Unangepasste

Besondere Zeiten bringen besondere Typen hervor. Oder mit sich. So war das auch in den 80ern, als sich viele Gestalten in der Hausbesetzer-Bewegung herumtrieben, die alles andere als normal oder angepasst waren. Mit ein paar von ihnen hatte ich zu tun, sie will ich hier vorstellen. Soweit ich ihre Namen noch weiß, habe ich die meisten von ihnen geändert.

Pistolen-Paul
Äußerlich war er Bud Spencer nicht unähnlich. Er hatte schon einige Jahre Knast hinter sich und war über die „Rote Hilfe“ in die Szene gekommen. Ich lebte mit ihm in einem besetzten Haus in der Oranienstraße zusammen und weil wir beide immer zu wenig Geld hatten, machten wir gemeinsam Einbrüche. Vor allem Kneipen in Kreuzberg und Schöneberg waren unser Ziel. Ich lernte bei Paul das Aufbrechen von Fenstern, Türen und – wenn wir so weit gekommen sind – von Geldkassetten.

● ERFASSTE DATEN

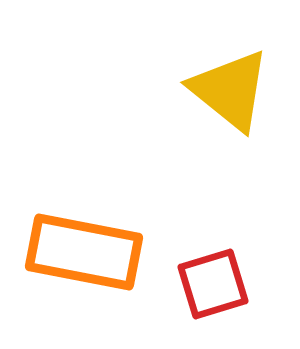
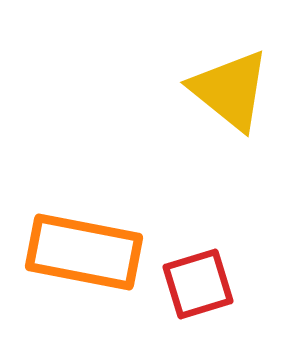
red square: moved 15 px left
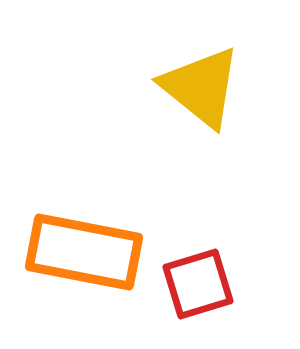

● SCHRIFTLICHE AUFGABE
Fass den Absatz im Lesetext, der mit „Äußerlich war er Bud Spencer nicht unähnlich“ anfängt, als kurze Stichpunktliste zusammen.

● FERTIGE LÖSUNG
- Paul sah Bud Spencer ähnlich.
- Er war schon einige Jahre im Knast und kam über die „Rote Hilfe“ in die Szene.
- Wir wohnten zusammen in einem besetzten Haus in der Oranienstraße.
- Aus Geldmangel machten wir zusammen Einbrüche, vor allem in Kneipen in Kreuzberg und Schöneberg.
- Von Paul lernte ich, Fenster, Türen und Geldkassetten aufzubrechen.